Air France-KLM prêt a céder la majorité du capital de Servair
Le groupe examine quatre offres pour prendre au moins 50 % du capital de sa filiale de restauration à bord.
Air France, qui a fait de son offre de restauration à bord un marqueur de son identité, en phase avec la renommée gastronomique de l'Hexagone, peut-il se séparer de sa filiale d'avitaillement (ou « catering »), Servair ? Longtemps considérée comme impensable, l'idée s'est imposée sous la pression d'investisseurs potentiels qui ne se voient pas se contenter d'une part minoritaire du gâteau, et ils ont fait connaître récemment leurs intentions aux dirigeants d'Air France-KLM, qui envisageaient au départ simplement d'ouvrir le capital de Servair.
Les élus du personnel de Servair ont ainsi été informés jeudi, lors d'un comité d'entreprise, de la décision du groupe d'examiner les offres de repreneurs visant une prise de contrôle majoritaire de la société. Selon une source, il y a « quatre offres crédibles , plus structurées que d'autres ».
Servair compte quelque 10.000 salariés et a réalisé un chiffre d'affaires de l'ordre de 800 millions d'euros, pour un excédent brut d'exploitation (Ebitda) proche, selon nos informations, de 60 millions. Sur la base des transactions réalisées dans le secteur, un expert du secteur interrogé par « Les Echos » estime qu'un montant de dix fois l'Ebitda serait « dans le haut de la fourchette ». Ce qui permettrait d'estimer la valorisation de Servair à environ 480 millions d'euros. Soit, pour une participation de 50 %, un premier chèque de l'ordre de 240 millions pour Air France-KLM. Mais, à terme, le groupe aérien n'aurait pas vocation à détenir plus de 20 % du capital, restant ainsi un actionnaire de référence minoritaire.
« Croître ou décliner »
La perspective de voir Air France se désengager, au moins partiellement, de sa filiale de restauration n'est pas nouvelle. Mais tandis que le train de la consolidation du secteur était en marche, Servair a fait du surplace. Là où les six plus gros acteurs du « catering », dont ce dernier fait partie, concentraient 39 % de part de marché en 2008, ils en détenaient l'an dernier près de 60 %, tandis que celle de Servair est restée stable à 6 %. Entre-temps, la filiale d'Air France-KLM s'est améliorée sur les coûts, pour enfin redevenir bénéficiaire, mais en négligeant la croissance. L'alternative aujourd'hui pour Servair, c'est « croître ou décliner », estime un bon connaisseur du secteur. Or, la priorité du groupe dirigé par Alexandre de Juniac « est d'investir dans les avions plus que dans le plateau-repas », poursuit-il.
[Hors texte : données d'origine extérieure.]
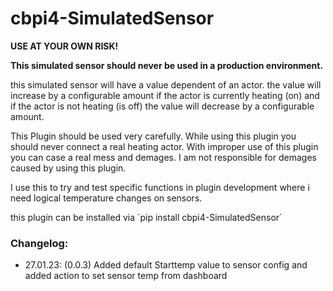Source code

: # cbpi4-SimulatedSensor

**USE AT YOUR OWN RISK!**

**This simulated sensor should never be used in a production environment.**

this simulated sensor will have a value dependent of an actor. the value will increase by a configurable amount if the actor is currently heating (on) and if the actor is not heating (is off) the value will decrease by a configurable amount.

This Plugin should be used very carefully. While using this plugin you should never connect a real heating actor. With improper use of this plugin you can case a real mess and demages. I am not responsible for demages caused by using this plugin.

I use this to try and test specific functions in plugin development where i need logical temperature changes on sensors.

this plugin can be installed via ´pip install cbpi4-SimulatedSensor´


### Changelog:

- 27.01.23: (0.0.3) Added default Starttemp value to sensor config and added action to set sensor temp from dashboard 

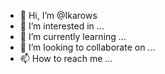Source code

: - 👋 Hi, I’m @Ikarows
- 👀 I’m interested in ...
- 🌱 I’m currently learning ...
- 💞️ I’m looking to collaborate on ...
- 📫 How to reach me ...

<!---
Ikarows/Ikarows is a ✨ special ✨ repository because its `README.md` (this file) appears on your GitHub profile.
You can click the Preview link to take a look at your changes.
--->

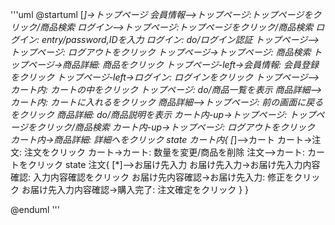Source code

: '''uml
@startuml 
[*]->トップページ 
会員情報-->トップページ:トップページをクリック/商品検索 
ログイン-->トップページ:トップページをクリック/商品検索 
ログイン: entry/password,IDを入力 
ログイン: do/ログイン認証 
トップページ-->トップページ: ログアウトをクリック 
トップページ->トップページ: 商品検索 
トップページ->商品詳細: 商品をクリック 
トップページ-left->会員情報: 会員登録をクリック 
トップページ-left->ログイン: ログインをクリック 
トップページ-->カート内: カートの中をクリック 
トップページ: do/商品一覧を表示 
商品詳細-->カート内: カートに入れるをクリック 
商品詳細-->トップページ: 前の画面に戻るをクリック 
商品詳細: do/商品説明を表示 
カート内-up->トップページ: トップページをクリック/商品検索 
カート内-up->トップページ: ログアウトをクリック 
カート内->商品詳細: 詳細へをクリック 
state カート内{ 
[*]-->カート 
カート->注文: 注文をクリック 
カート->カート: 数量を変更/商品を削除 
注文-->カート: カートをクリック 
state 注文{ 
[*]-->お届け先入力 
お届け先入力->お届け先入力内容確認: 入力内容確認をクリック 
お届け先内容確認->お届け先入力: 修正をクリック 
お届け先入力内容確認->購入完了: 注文確定をクリック 
  } 
} 

@enduml 
'''
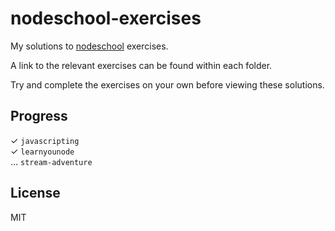 nodeschool-exercises
====

My solutions to [nodeschool](http://nodeschool.io) exercises.

A link to the relevant exercises can be found within each folder.

Try and complete the exercises on your own before viewing these solutions.

Progress
----

✓ `javascripting`  
✓ `learnyounode`  
… `stream-adventure`

License
----
MIT 

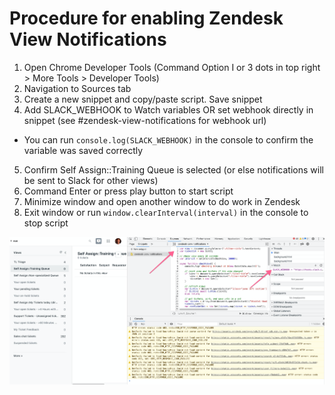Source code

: # Procedure for enabling Zendesk View Notifications

1. Open Chrome Developer Tools (Command Option I or 3 dots in top right > More Tools > Developer Tools)
2. Navigation to Sources tab
3. Create a new snippet and copy/paste script. Save snippet
4. Add SLACK_WEBHOOK to Watch variables OR set webhook directly in snippet (see #zendesk-view-notifications for webhook url)
  * You can run `console.log(SLACK_WEBHOOK)` in the console to confirm the variable was saved correctly
5. Confirm Self Assign::Training Queue is selected (or else notifications will be sent to Slack for other views)
6. Command Enter or press play button to start script
7. Minimize window and open another window to do work in Zendesk
8. Exit window or run `window.clearInterval(interval)` in the console to stop script

![Google Chrome Screenshot](/images/zendesk-view-notifications-chrome.jpg)
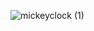 ![mickeyclock (1)](https://github.com/BerdibekZhandos/PP2_LABS/assets/115345745/1a0a866f-75eb-48d8-86d7-82c690d6c394)
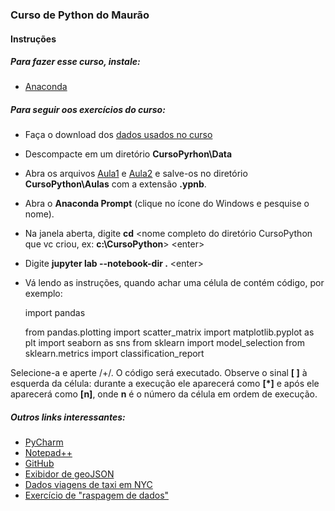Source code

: ### Curso de Python do Maurão
#### Instruções

##### Para fazer esse curso, instale:
- [Anaconda](https://www.anaconda.com/distribution/)

##### Para seguir oos exercícios do curso:

- Faça o download dos [dados usados no curso](https://drive.google.com/open?id=15f1t4fGEFA7ZK_N2S_4rse-T-IGg_xjV)
- Descompacte em um diretório **CursoPyrhon\Data**
- Abra os arquivos [Aula1](https://github.com/assismauro/CursoPython/blob/master/aula1.ipynb) e [Aula2](https://github.com/assismauro/CursoPython/blob/master/aula2.ipynb) e salve-os no diretório **CursoPython\Aulas** com a extensão **.ypnb**.
- Abra o **Anaconda Prompt** (clique no ícone do Windows e pesquise o nome).
- Na janela aberta, digite **cd** <nome completo do diretório CursoPython que vc criou, ex: **c:\CursoPython**> \<enter>
- Digite  **jupyter lab --notebook-dir .** \<enter>
- Vá lendo as instruções, quando achar uma célula de contém código, por exemplo:


    import pandas

    from pandas.plotting import scatter_matrix
    import matplotlib.pyplot as plt
    import seaborn as sns
    from sklearn import model_selection
    from sklearn.metrics import classification_report

Selecione-a e aperte /<Shift>+/<Enter>. O código será executado. Observe o sinal **[ ]** à esquerda da célula: durante a execução ele aparecerá como **[*]** e após ele aparecerá como **[n]**, onde **n** é o número da célula em ordem de execução.

##### Outros links interessantes:

- [PyCharm](https://www.jetbrains.com/pycharm/download/download-thanks.html?platform=windows&code=PCC)
- [Notepad++](https://notepad-plus-plus.org/repository/7.x/7.0/npp.7.Installer.x64.exe)
- [GitHub](http://github.com)
- [Exibidor de geoJSON](http://geojson.io/)
- [Dados viagens de taxi em NYC](https://www1.nyc.gov/site/tlc/about/tlc-trip-record-data.page)
- [Exercício de "raspagem de dados"](https://github.com/juditecypreste/Scraper-Oscar/blob/master/Scraper%20Oscar.ipynb)

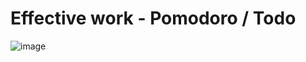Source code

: # Effective work - Pomodoro / Todo
![image](https://user-images.githubusercontent.com/78379610/203144814-14fab576-396f-463a-9afd-566302b21eb4.png)

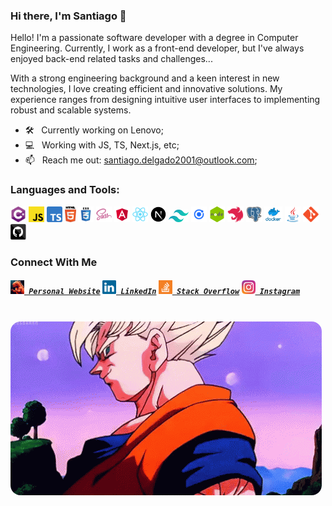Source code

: ### Hi there, I'm Santiago 👋


Hello! I'm a passionate software developer with a degree in Computer Engineering. Currently, I work as a front-end developer, but I've always enjoyed back-end related tasks and challenges...

With a strong engineering background and a keen interest in new technologies, I love creating efficient
and innovative solutions. My experience ranges from designing intuitive user interfaces to implementing
robust and scalable systems.

- 🛠 &nbsp; Currently working on Lenovo;
- 💻 &nbsp; Working with JS, TS, Next.js, etc;
- 📫 &nbsp; Reach me out: <a href="mailto:santiago.delgado2001@outlook.com?">santiago.delgado2001@outlook.com</a>;

### Languages and Tools:
<p >
  <code><img title="C#" height="25" src="assets/images/cSharp.svg"></code>
  <code><img title="Javascript" height="25" src="assets/images/javascript.svg"></code>
  <code><img title="Typescript" height="25" src="assets/images/typescript.png"></code>
  <code><img title="HTML5" height="25" src="assets/images/html5.svg"></code>
  <code><img title="CSS" height="25" src="assets/images/css.svg"></code>
  <code><img title="SASS" height="25" src="assets/images/sass.svg"></code>
  <code><img title="Angular" height="25" src="assets/images/angular.png"></code>
  <code><img title="React" height="25" src="assets/images/react-original.svg"></code>
  <code><img title="Next.js" height="25" src="assets/images/nextjs.png"></code>
  <code><img style="max-width: 2rem; height: auto" title="Tailwindcss" height="25" src="assets/images/tailwindcss_icon.png"></code>
  <code><img title="Ionic Framework" height="25" src="assets/images/ionicFramework.png"></code>
  <code><img title="Node.js" height="25" src="assets/images/nodeJs.png"></code>
  <code><img title="Nest.js" height="25" src="assets/images/nestJs.svg"></code>
  <code><img title="PostgreSQL" height="25" src="assets/images/postgresql.svg"></code>
  <code><img title="Docker" height="25" src="assets/images/docker.png"></code>
  <code><img title="Java" height="25" src="assets/images/java-original.svg"></code>
  <code><img title="Git" height="25" src="assets/images/git-original.svg"></code>
  <code><img title="GitHub" height="25" src="assets/images/github.svg"></code>
</p>

### Connect With Me
<h5>
  <code><a href="https://ogsantiago-dev.netlify.app/" title="Personal Website"><img width="22" src="assets/images/personal_website.png"> Personal Website</a></code>
  <code><a href="https://www.linkedin.com/in/5antiag0/" title="LinkedIn Profile"><img width="22" src="assets/images/linkedin.svg"> LinkedIn</a></code>
  <code><a href="https://stackoverflow.com/users/16440914/santiago-delgado" title="Stack Overflow Profile"><img width="22" src="assets/images/stackoverflow.svg"> Stack Overflow</a></code>
  <code><a href="https://www.instagram.com/ogsantiag0/" title="Instagram Profile"><img width="22" src="assets/images/instagram.svg"> Instagram</a></code>
</h5>

<br>

<img style="border-radius: 1rem" src="assets/gifs/hi_there_goku.gif">
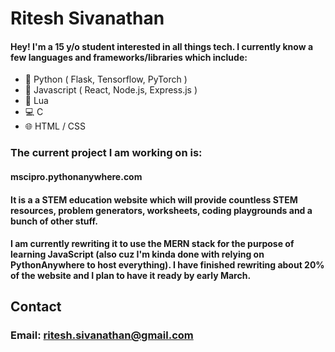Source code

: # Ritesh Sivanathan
#### Hey! I'm a 15 y/o student interested in all things tech. I currently know a few languages and frameworks/libraries which include:
- 🐍 Python ( Flask, Tensorflow, PyTorch )
- 📜 Javascript ( React, Node.js, Express.js )
- 🔵 Lua
- 💻 C
- 🌐 HTML / CSS

### The current project I am working on is:
#### mscipro.pythonanywhere.com
#### It is a a STEM education website which will provide countless STEM resources, problem generators, worksheets, coding playgrounds and a bunch of other stuff.
#### I am currently rewriting it to use the MERN stack for the purpose of learning JavaScript (also cuz I'm kinda done with relying on PythonAnywhere to host everything). I have finished rewriting about 20% of the website and I plan to have it ready by early March.

## Contact
### Email: ritesh.sivanathan@gmail.com
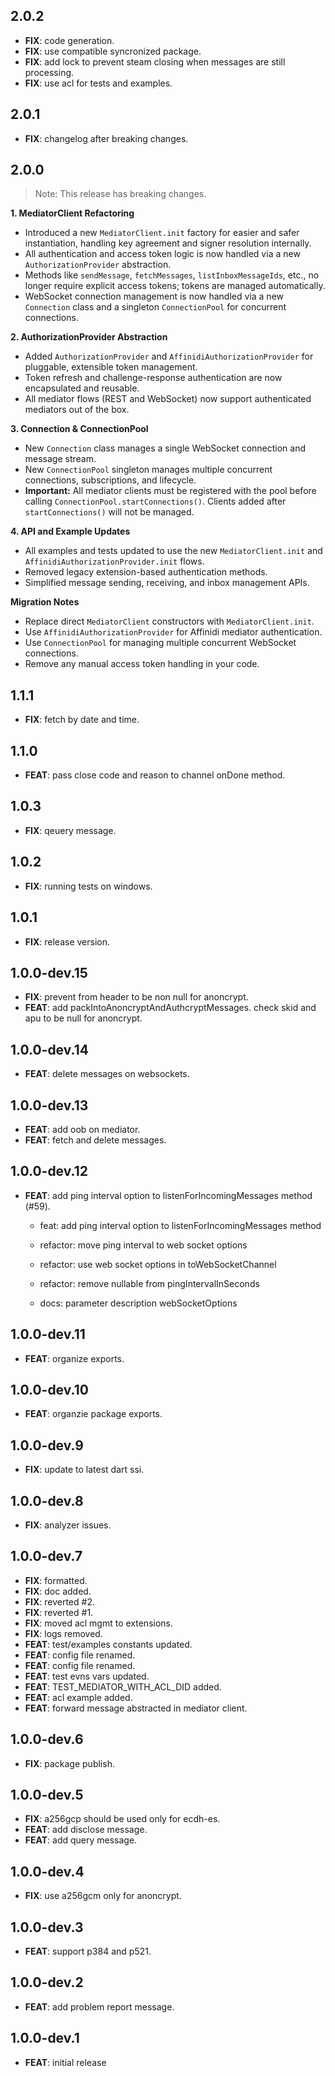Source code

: ## 2.0.2

 - **FIX**: code generation.
 - **FIX**: use compatible syncronized package.
 - **FIX**: add lock to prevent steam closing when messages are still processing.
 - **FIX**: use acl for tests and examples.

## 2.0.1

 - **FIX**: changelog after breaking changes.

## 2.0.0

> Note: This release has breaking changes.

**1. MediatorClient Refactoring**
- Introduced a new `MediatorClient.init` factory for easier and safer instantiation, handling key agreement and signer resolution internally.
- All authentication and access token logic is now handled via a new `AuthorizationProvider` abstraction.
- Methods like `sendMessage`, `fetchMessages`, `listInboxMessageIds`, etc., no longer require explicit access tokens; tokens are managed automatically.
- WebSocket connection management is now handled via a new `Connection` class and a singleton `ConnectionPool` for concurrent connections.

**2. AuthorizationProvider Abstraction**
- Added `AuthorizationProvider` and `AffinidiAuthorizationProvider` for pluggable, extensible token management.
- Token refresh and challenge-response authentication are now encapsulated and reusable.
- All mediator flows (REST and WebSocket) now support authenticated mediators out of the box.

**3. Connection & ConnectionPool**
- New `Connection` class manages a single WebSocket connection and message stream.
- New `ConnectionPool` singleton manages multiple concurrent connections, subscriptions, and lifecycle.
- **Important:** All mediator clients must be registered with the pool before calling `ConnectionPool.startConnections()`. Clients added after `startConnections()` will not be managed.

**4. API and Example Updates**
- All examples and tests updated to use the new `MediatorClient.init` and `AffinidiAuthorizationProvider.init` flows.
- Removed legacy extension-based authentication methods.
- Simplified message sending, receiving, and inbox management APIs.

**Migration Notes**

- Replace direct `MediatorClient` constructors with `MediatorClient.init`.
- Use `AffinidiAuthorizationProvider` for Affinidi mediator authentication.
- Use `ConnectionPool` for managing multiple concurrent WebSocket connections.
- Remove any manual access token handling in your code.

## 1.1.1

 - **FIX**: fetch by date and time.

## 1.1.0

 - **FEAT**: pass close code and reason to channel onDone method.

## 1.0.3

 - **FIX**: qeuery message.

## 1.0.2

 - **FIX**: running tests on windows.

## 1.0.1

 - **FIX**: release version.

## 1.0.0-dev.15

 - **FIX**: prevent from header  to be non null for anoncrypt.
 - **FEAT**: add packIntoAnoncryptAndAuthcryptMessages. check skid and apu to be null for anoncrypt.

## 1.0.0-dev.14

 - **FEAT**: delete messages on websockets.

## 1.0.0-dev.13

 - **FEAT**: add oob on mediator.
 - **FEAT**: fetch and delete messages.

## 1.0.0-dev.12

 - **FEAT**: add ping interval option to listenForIncomingMessages method (#59).

    * feat: add ping interval option to listenForIncomingMessages method
    
    * refactor: move ping interval to web socket options
    
    * refactor: use web socket options in toWebSocketChannel
    
    * refactor: remove nullable from pingIntervalInSeconds
    
    * docs: parameter description webSocketOptions


## 1.0.0-dev.11

 - **FEAT**: organize exports.

## 1.0.0-dev.10

 - **FEAT**: organzie package exports.

## 1.0.0-dev.9

 - **FIX**: update to latest dart ssi.

## 1.0.0-dev.8

 - **FIX**: analyzer issues.

## 1.0.0-dev.7

 - **FIX**: formatted.
 - **FIX**: doc added.
 - **FIX**: reverted #2.
 - **FIX**: reverted #1.
 - **FIX**: moved acl mgmt to extensions.
 - **FIX**: logs removed.
 - **FEAT**: test/examples constants updated.
 - **FEAT**: config file renamed.
 - **FEAT**: config file renamed.
 - **FEAT**: test evns vars updated.
 - **FEAT**: TEST_MEDIATOR_WITH_ACL_DID added.
 - **FEAT**: acl example added.
 - **FEAT**: forward message abstracted in mediator client.

## 1.0.0-dev.6

 - **FIX**: package publish.

## 1.0.0-dev.5

 - **FIX**: a256gcp should be used only for ecdh-es.
 - **FEAT**: add disclose message.
 - **FEAT**: add query message.

## 1.0.0-dev.4

 - **FIX**: use a256gcm only for anoncrypt.

## 1.0.0-dev.3

 - **FEAT**: support p384 and p521.

## 1.0.0-dev.2

 - **FEAT**: add problem report message.

## 1.0.0-dev.1

 - **FEAT**: initial release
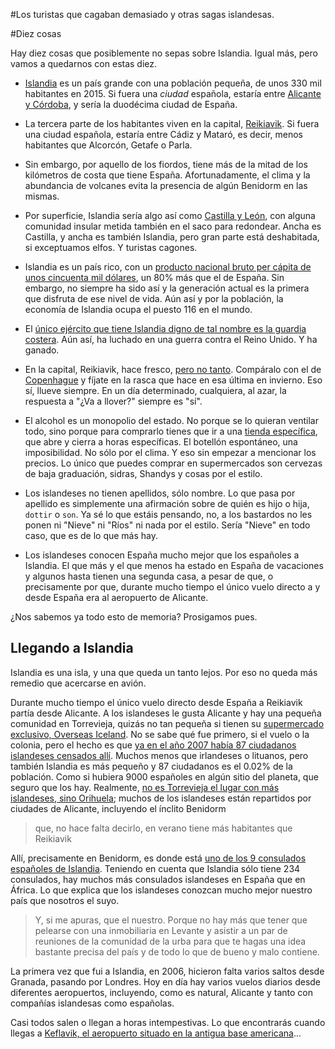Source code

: #Los turistas que cagaban demasiado y otras sagas islandesas.

#Diez cosas

Hay diez cosas que posiblemente no sepas sobre Islandia. Igual más, pero vamos a quedarnos con estas diez.

* [Islandia](https://es.wikipedia.org/wiki/Islandia) es un país grande con una población pequeña, de unos 330 mil habitantes en 2015. Si fuera una *ciudad* española, estaría entre [Alicante y Córdoba](https://es.wikipedia.org/wiki/Anexo:Municipios_de_Espa%C3%B1a_por_poblaci%C3%B3n), y sería la duodécima ciudad de España.
* La tercera parte de los habitantes viven en la capital, [Reikiavik](https://es.wikipedia.org/wiki/Reikiavik). Si fuera una ciudad española, estaría entre Cádiz y Mataró, es decir, menos habitantes que Alcorcón, Getafe o Parla.
* Sin embargo, por aquello de los fiordos, tiene más de la mitad de
  los kilómetros de costa que tiene España. Afortunadamente, el clima
  y la abundancia de volcanes evita la presencia de algún Benidorm en
  las mismas.

* Por superficie, Islandia sería algo así como
  [Castilla y León](https://es.wikipedia.org/wiki/Anexo:Comunidades_y_ciudades_aut%C3%B3nomas_de_Espa%C3%B1a),
  con alguna comunidad insular metida también en el saco para
  redondear. Ancha es Castilla, y ancha es también Islandia, pero gran
  parte está deshabitada, si exceptuamos elfos. Y turistas cagones.

* Islandia es un país rico, con un
  [producto nacional bruto per cápita de unos cincuenta mil dólares](http://www.wolframalpha.com/input/?i=gdp+per+capita+spain+iceland),
  un 80% más que el de España. Sin embargo, no siempre ha sido así y
  la generación actual es la primera que disfruta de ese nivel de
  vida. Aún así y por la población, la economía de Islandia ocupa el
  puesto 116 en el mundo.

* El
  [único ejército que tiene Islandia digno de tal nombre es la guardia costera](https://en.wikipedia.org/wiki/Military_of_Iceland). Aún
  así, ha luchado en una guerra contra el Reino Unido. Y ha ganado.

* En la capital, Reikiavik, hace fresco,
  [pero no tanto](http://es.climate-data.org/location/764736/). Compáralo
  con el de [Copenhague](http://es.climate-data.org/location/139524/)
  y fíjate en la rasca que hace en esa última en invierno. Eso sí, llueve
  siempre. En un día determinado, cualquiera, al azar, la respuesta a
  "¿Va a llover?" siempre es "sí". 

* El alcohol es un monopolio del estado. No porque se lo quieran
  ventilar todo, sino porque para comprarlo tienes que ir a una [tienda específica](http://www.vinbudin.is/), que abre y cierra a horas
  específicas. El botellón espontáneo, una imposibilidad. No sólo por
  el clima. Y eso sin empezar a mencionar los precios. Lo único que puedes comprar en supermercados son cervezas de baja graduación, sidras, Shandys y cosas por el estilo.

* Los islandeses no tienen apellidos, sólo nombre. Lo que pasa por
  apellido es simplemente una afirmación sobre de quién es hijo o
  hija, `dottir` o `son`. Ya sé lo que estáis pensando, no, a los
  bastardos no les ponen ni "Nieve" ni "Ríos" ni nada por el estilo. Sería "Nieve" en todo caso, que es de lo que más hay.

* Los islandeses conocen España mucho mejor que los españoles a
  Islandia. El que más y el que menos ha estado en España de
  vacaciones y algunos hasta tienen una segunda casa, a pesar de que,
  o precisamente por que, durante mucho tiempo el único vuelo directo
  a y desde España era al aeropuerto de Alicante.

¿Nos sabemos ya todo esto de memoria? Prosigamos pues.

## Llegando a Islandia

Islandia es una isla, y una que queda un tanto lejos. Por eso no queda más remedio que acercarse en avión. 

Durante mucho tiempo el único vuelo directo desde España a Reikiavik
partía desde Alicante. A los islandeses le gusta Alicante y hay una
pequeña comunidad en Torrevieja, quizás no tan pequeña si tienen su
[supermercado exclusivo, Overseas Iceland](http://www.mydestination.com/alicante/shopping/181478/iceland-overseas-supermarket). No
se sabe qué fue primero, si el vuelo o la colonia, pero el hecho es
que
[ya en el año 2007 había 87 ciudadanos islandeses censados allí](http://elpais.com/diario/2007/07/09/cvalenciana/1184008682_850215.html). Muchos
menos que irlandeses o lituanos, pero también Islandia es más
pequeño y 87 ciudadanos es el 0.02% de la población. Como si hubiera
9000 españoles en algún sitio del planeta, que seguro que los
hay. Realmente,
[no es Torrevieja el lugar con más islandeses, sino Orihuela](http://epa.com.es/padron/islandeses-en-alicante-alacant/);
muchos de los islandeses están repartidos por ciudades de Alicante,
incluyendo el ínclito Benidorm

>que, no hace falta decirlo, en verano tiene más habitantes que
>Reikiavik

Allí, precisamente en Benidorm, es donde está
[uno de los 9 consulados españoles de Islandia](http://www.embassypages.com/missions/embassy5625/). Teniendo
en cuenta que Islandia sólo tiene 234 consulados, hay muchos más
consulados islandeses en España que en África. Lo que explica que los
islandeses conozcan mucho mejor nuestro país que nosotros el suyo.

>Y, si me apuras, que el nuestro. Porque no hay más que tener que
>pelearse con una inmobiliaria en Levante y asistir a un par de
>reuniones de la comunidad de la urba para que te hagas una idea
>bastante precisa del país y de todo lo que de bueno y malo contiene.

La primera vez que fui a Islandia, en 2006, hicieron falta varios
saltos desde Granada, pasando por Londres. Hoy en día hay varios
vuelos diarios desde diferentes aeropuertos, incluyendo, como es
natural, Alicante y tanto con compañías islandesas como
españolas.

Casi todos salen o llegan a horas intempestivas. Lo que encontrarás
cuando llegas a
[Keflavik, el aeropuerto situado en la antigua base americana](http://www.embassypages.com/missions/embassy5625/)...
Si les élus du personnel peuvent partager l'idée selon laquelle il est nécessaire qu'une page se tourne pour Servair, ils auraient néanmoins assorti leur éventuel accord à une telle opération d'engagements forts pour empêcher toute casse sociale. « Ce sera un critère majeur pour Air France et Servair dans le choix du finaliste avec lequel seront engagées des négociations exclusives », croit savoir un bon connaisseur du dossier. L'entreprise n'est pas en sureffectif, poursuit ce dernier, mais les fonctions du siège pourraient être affectées. Parmi les acquéreurs potentiels sont cités les leaders du secteur Sky Chefs, filiale de Lufthansa, Gate Gourmet ou encore le français Newrest.